Other proposed flexibilities to reduce costs for facilities, while still ensuring the emissions reduction target include:

As a result of ECCC’s extensive discussions with provinces and stakeholders, a number of important changes were made to ECCC’s initial regulatory proposal to reduce costs and increase efficiency while ensuring the 40 percent reduction target was still met.

The first federal requirements will come into force in 2020, with the rest of the requirements coming into force by 2023.

This phase-in provides more time for interested provinces to finalize regulatory regimes and negotiate equivalency agreements with the Government of Canada. It provides industry lead time to: manage capital retrofit costs; better manage operational changes; and take advantage of provincial incentive programs.
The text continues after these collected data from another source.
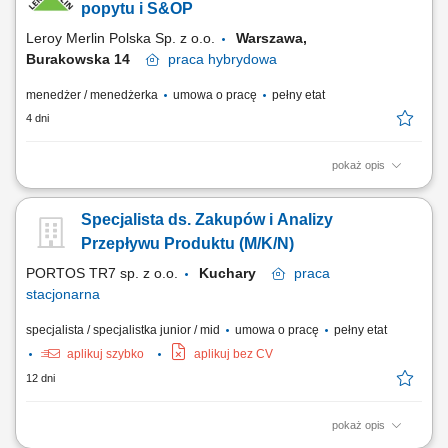
popytu i S&OP
Leroy Merlin Polska Sp. z o.o.
Warszawa,
Burakowska 14
praca
hybrydowa
menedżer / menedżerka
umowa o pracę
pełny etat
4 dni
pokaż opis
Jakie zadania na Ciebie czekają? Gwarantowanie prawidłowego
przebiegu procesu prognozowania sprzedaży; Wdrażanie,
Specjalista ds. Zakupów i Analizy
usprawnianie i kontrolowanie prawidłowego przebiegu procesu
planowania operacji i sprzedaży (S&OP) Współpraca z głównymi
Przepływu Produktu (M/K/N)
partnerami biznesowymi (Centrala Zakupów, Marketing,...
PORTOS TR7 sp. z o.o.
Kuchary
praca
stacjonarna
specjalista / specjalistka junior / mid
umowa o pracę
pełny etat
aplikuj szybko
aplikuj bez CV
12 dni
pokaż opis
Opis stanowiska: Monitorowanie rynku oraz analiza trendów cenowych;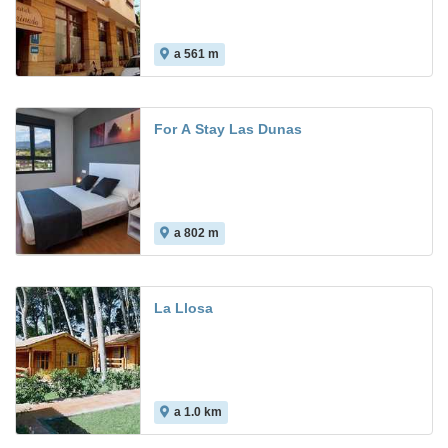
a 561 m
8.7
For A Stay Las Dunas
a 802 m
La Llosa
a 1.0 km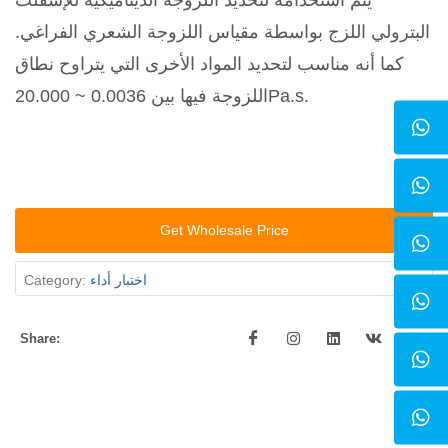
يتم استخدامه لتحديد اللزوجة الديناميكية للإسفلت
البترولي اللزج بواسطة مقياس اللزوجة الشعري الفراغي.
كما أنه مناسب لتحديد المواد الأخرى التي يتراوح نطاق
اللزوجة فيها بين 0.0036 ~ 20.000Pa.s.
Get Wholesale Price
اختبار أداء
Category:
Share: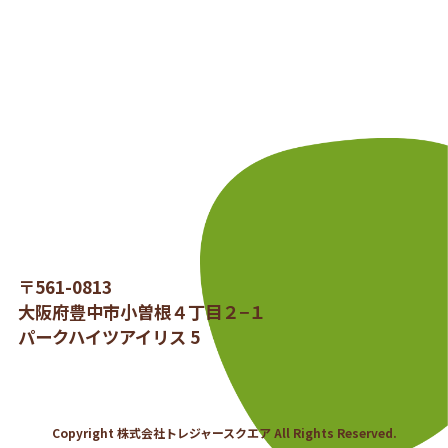
〒561-0813
大阪府豊中市小曽根４丁目２−１
パークハイツアイリス 5
Copyright 株式会社トレジャースクエア All Rights Reserved.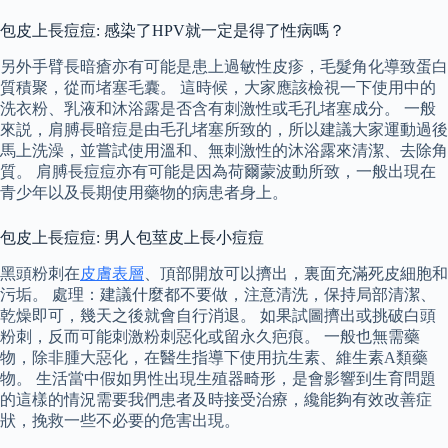
包皮上長痘痘: 感染了HPV就一定是得了性病嗎？
另外手臂長暗瘡亦有可能是患上過敏性皮疹，毛髮角化導致蛋白
質積聚，從而堵塞毛囊。 這時候，大家應該檢視一下使用中的
洗衣粉、乳液和沐浴露是否含有刺激性或毛孔堵塞成分。 一般
來説，肩膊長暗痘是由毛孔堵塞所致的，所以建議大家運動過後
馬上洗澡，並嘗試使用溫和、無刺激性的沐浴露來清潔、去除角
質。 肩膊長痘痘亦有可能是因為荷爾蒙波動所致，一般出現在
青少年以及長期使用藥物的病患者身上。
包皮上長痘痘: 男人包莖皮上長小痘痘
黑頭粉刺在
皮膚表層
、頂部開放可以擠出，裏面充滿死皮細胞和
污垢。 處理：建議什麼都不要做，注意清洗，保持局部清潔、
乾燥即可，幾天之後就會自行消退。 如果試圖擠出或挑破白頭
粉刺，反而可能刺激粉刺惡化或留永久疤痕。 一般也無需藥
物，除非腫大惡化，在醫生指導下使用抗生素、維生素A類藥
物。 生活當中假如男性出現生殖器畸形，是會影響到生育問題
的這樣的情況需要我們患者及時接受治療，纔能夠有效改善症
狀，挽救一些不必要的危害出現。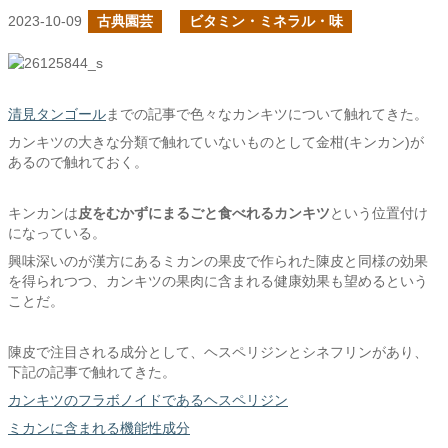
2023-10-09
古典園芸
ビタミン・ミネラル・味
清見タンゴール
までの記事で色々なカンキツについて触れてきた。
カンキツの大きな分類で触れていないものとして金柑(キンカン)が
あるので触れておく。
キンカンは
皮をむかずにまるごと食べれるカンキツ
という位置付け
になっている。
興味深いのが漢方にあるミカンの果皮で作られた陳皮と同様の効果
を得られつつ、カンキツの果肉に含まれる健康効果も望めるという
ことだ。
陳皮で注目される成分として、ヘスペリジンとシネフリンがあり、
下記の記事で触れてきた。
カンキツのフラボノイドであるヘスペリジン
ミカンに含まれる機能性成分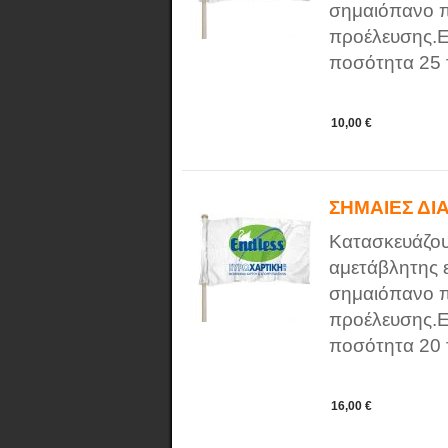
σημαιόπανο π
προέλευσης.Ε
ποσότητα 25 τ
10,00 €
ΣΗΜΑΙΕΣ ΔΙ
Κατασκευάζου
αμετάβλητης 
σημαιόπανο π
προέλευσης.Ε
ποσότητα 20 τ
16,00 €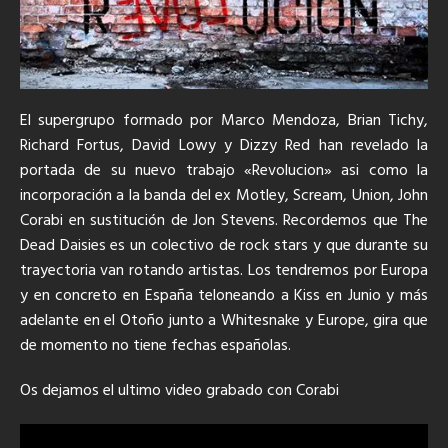
El supergrupo formado por Marco Mendoza, Brian Tichy,
Richard Fortus, David Lowy y Dizzy Red han revelado la
portada de su nuevo trabajo «Revolucion» asi como la
incorporación a la banda del ex Motley, Scream, Union, John
Corabi en sustitución de Jon Stevens. Recordemos que The
Dead Daisies es un colectivo de rock stars y que durante su
trayectoria van rotando artistas. Los tendremos por Europa
y en concreto en España teloneando a Kiss en Junio y más
adelante en el Otoño junto a Whitesnake y Europe, gira que
de momento no tiene fechas españolas.
Os dejamos el ultimo video grabado con Corabi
As a result of the significant changes made to the proposal, compliance costs on a present value basis were decreased by approximately $1 billion over an 18-year period.

In addition, administrative burden has been minimized. Existing provincial reporting systems will be leveraged. Oil and gas facilities will be required to register and keep records to demonstrate compliance with the proposed regulations. Facilities would also be required to submit reports at the request of Canada’s Minister of Environment and Climate Change.

Anticipated Benefits and Costs

The proposed regulations would lead to significant reductions in GHG emissions. Over an 18-year period, the cumulative GHG emission reductions attributable to the proposed regulations are estimated to be approximately 282 megatonnes of carbon dioxide equivalent (Mt CO2e). Using the Social Cost of Methane and Social Cost of Carbon to estimate the economic value of avoided climate change damages at the global level, these reductions are valued at $13.4 billion.

These emission reductions would contribute to meeting Canada’s international obligations. It is expected that the proposed regulations would lead to a 21 megatonne (Mt) reduction in methane emissions in 2025, a reduction of 41 percent below 2012 levels, falling in the range of a 40-45 percent reduction as committed in March 2016. It is also expected that the proposed regulations would lead to a 20 Mt reduction in net GHG emissions in 2030, an estimated 7 percent contribution to Canada’s GHG emissions reduction target under the Paris Agreement.

The total compliance costs attributable to the proposed regulations are estimated to be $3.3 billion over an 18-year period. These compliance costs would be offset, in part, by the recovery of 663 PJ of natural gas with a market value of $1.6 billion.